“I have always been known to follow my own rhythm and not really be concerned about outside influences,” says Elise Morse with a smile. This attitude has seen her train and work as an engineer for the Military Sealift Command across Asia and the Middle East. Today, she’s part of the vibration analysis team at Augury. “I’ve also always been a big science and math person.”
“My father definitely triggered this path,” says Elise. “He was an electrical engineer and was regularly bringing projects home with him – such as tool prototypes from when he worked for DeWalt or Black & Decker. I found it fascinating,” says Elise. “And I still do.”
“In a way, I see the wireless condition monitoring of industrial or manufacturing machines as a similar job as that of a doctor. We’re listening like they do with a stethoscope – but continuously. We’re constantly scanning for any kind of change. If something abnormal comes up, we review, evaluate and inform the customer. While a doctor might recommend vitamins or more bloodwork, we might suggest adding oil, tightening a bolt or replacing a part to help extend the life of the asset or prevent an unexpected failure.”
That Special Moment of Knowing
Elise gets her job satisfaction from those moments when she realizes she now knows something she didn’t before. “Sure, you can take courses and read textbooks but when you see the actual data and put two and two together, that feels great. It only motivates you to strive to learn more.”
At Augury, she saw this constant learning accelerate. “We’re doing non-traditional vibration analysis.

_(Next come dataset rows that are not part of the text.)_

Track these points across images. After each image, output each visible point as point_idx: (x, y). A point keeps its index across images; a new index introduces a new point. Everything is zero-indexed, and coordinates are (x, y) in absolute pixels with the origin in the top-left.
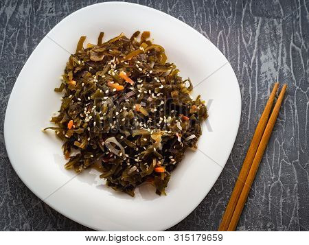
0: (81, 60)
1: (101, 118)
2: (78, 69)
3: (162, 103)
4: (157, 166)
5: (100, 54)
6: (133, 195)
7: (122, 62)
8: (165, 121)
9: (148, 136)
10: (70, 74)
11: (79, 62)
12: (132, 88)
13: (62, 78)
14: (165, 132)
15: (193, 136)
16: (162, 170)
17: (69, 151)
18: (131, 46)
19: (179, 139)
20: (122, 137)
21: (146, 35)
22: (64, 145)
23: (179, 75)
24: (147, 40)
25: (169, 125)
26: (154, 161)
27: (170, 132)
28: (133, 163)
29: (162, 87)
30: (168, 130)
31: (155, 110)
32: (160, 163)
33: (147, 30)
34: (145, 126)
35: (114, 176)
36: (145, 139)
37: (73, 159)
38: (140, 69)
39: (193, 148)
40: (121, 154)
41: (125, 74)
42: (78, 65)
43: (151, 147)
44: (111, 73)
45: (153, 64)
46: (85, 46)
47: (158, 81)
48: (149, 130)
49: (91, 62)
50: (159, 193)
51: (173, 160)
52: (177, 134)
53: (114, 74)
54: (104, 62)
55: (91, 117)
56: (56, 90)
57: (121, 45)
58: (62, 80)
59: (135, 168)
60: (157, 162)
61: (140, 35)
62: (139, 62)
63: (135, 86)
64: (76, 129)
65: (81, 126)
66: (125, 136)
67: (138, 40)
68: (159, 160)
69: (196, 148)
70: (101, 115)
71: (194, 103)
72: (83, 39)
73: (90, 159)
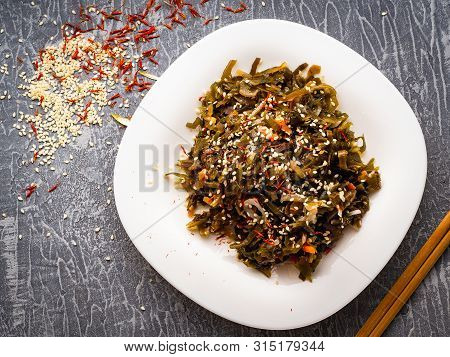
0: (227, 92)
1: (244, 173)
2: (221, 103)
3: (325, 163)
4: (306, 244)
5: (253, 88)
6: (268, 276)
7: (280, 102)
8: (325, 187)
9: (300, 204)
10: (210, 108)
11: (224, 94)
12: (288, 139)
13: (198, 111)
14: (323, 203)
15: (358, 212)
16: (312, 250)
17: (195, 207)
18: (294, 82)
19: (340, 214)
20: (267, 200)
21: (316, 70)
22: (190, 198)
23: (351, 129)
24: (316, 76)
25: (329, 193)
26: (304, 238)
27: (329, 203)
28: (276, 235)
29: (328, 143)
30: (328, 200)
31: (315, 172)
32: (311, 240)
33: (317, 64)
34: (299, 190)
35: (248, 248)
36: (297, 208)
37: (198, 217)
38: (303, 116)
39: (355, 227)
40: (262, 222)
41: (282, 119)
42: (222, 97)
43: (302, 219)
44: (264, 116)
45: (319, 111)
46: (234, 74)
47: (324, 135)
48: (302, 197)
49: (239, 96)
50: (303, 277)
51: (327, 239)
52: (338, 207)
53: (267, 118)
54: (257, 100)
55: (230, 169)
56: (189, 126)
57: (281, 78)
58: (198, 114)
59: (277, 242)
60: (307, 239)
61: (308, 69)
62: (302, 106)
63: (293, 137)
64: (208, 181)
65: (216, 180)
66: (270, 199)
67: (304, 75)
68: (311, 237)
69: (359, 226)
70: (244, 169)
71: (365, 168)
72: (232, 64)
73: (221, 221)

We’re installing on a multitude of different machines that have never had such analysis performed before. It’s pushing the boundaries. We are seeing all these different machines and how they behave. For example, we can align vibration patterns with wear patterns – and really get into a new type of troubleshooting,” enthuses Elise.
“It used to be that you’d do these checks monthly or sometimes even yearly. But now you can see all the moments continuously – including those Sunday evenings when operations hit the gas to push production and then you see these transients you would have otherwise missed. It’s like a Fitbit for machines. You can watch – and learn – all the time.”
Don’t Let Them Slow You Down
But Elise has experienced some career bumps on her road. “In the Merchant Marines, I learned a lot about maintenance and dealing with pumps, compressors and all that. But at the same time there wasn’t a terribly large support system. For the most part, everyone is pretty respectful, but there are definitely no shoulders to cry on. You really had to be strong in yourself,” she recalls.
“And when I came shoreside, I started to work at a plant since I had pump experience. So, the ball just kind of keeps rolling. Onward to bigger systems and higher energy pumps.” But one thing stayed relatively unchanged: no real support systems.
“I just put my nose to the grindstone and decided: this is what I enjoy doing so I am going to do it. But I’ve been in situations where I’ve been laughed at in my face. That’s when you have to just be professional, ignore it and say ‘show me your asset’ and get to work. It’s the only way you can rise above it all. You can’t let them slow you down.”
Follow the Beat of Your Own Drum
Happily, Elise has seen a growth in support communities in recent years. “There’s a lot more outreach, especially with the internet. Now, you can really lean into these networks while you figure out if this work is really for you. You just have to follow the beat of your own drum.”
Elise also has advice for employers. “I used to work for an industry-leading pump company and it was still a ‘good old boys club’. Eventually it became apparent to me that no matter the level of skill and amount of dedication I brought to the table, I was not going to make it up the ranks. Once I realized my progression was stifled, I packed my bags and left. With this attitude the company has lost a lot of talent. Eventually, I found my place at Augury.”
“I think it’s these past experiences that explain why I would love to be mentoring more folks in the future – especially those new to the industry,” says Elise. “I was lucky to find one mentor along the way: a very smart and technical man who answered my questions and shared his 20-plus years of experience. I could just keep asking him questions – it was invaluable.”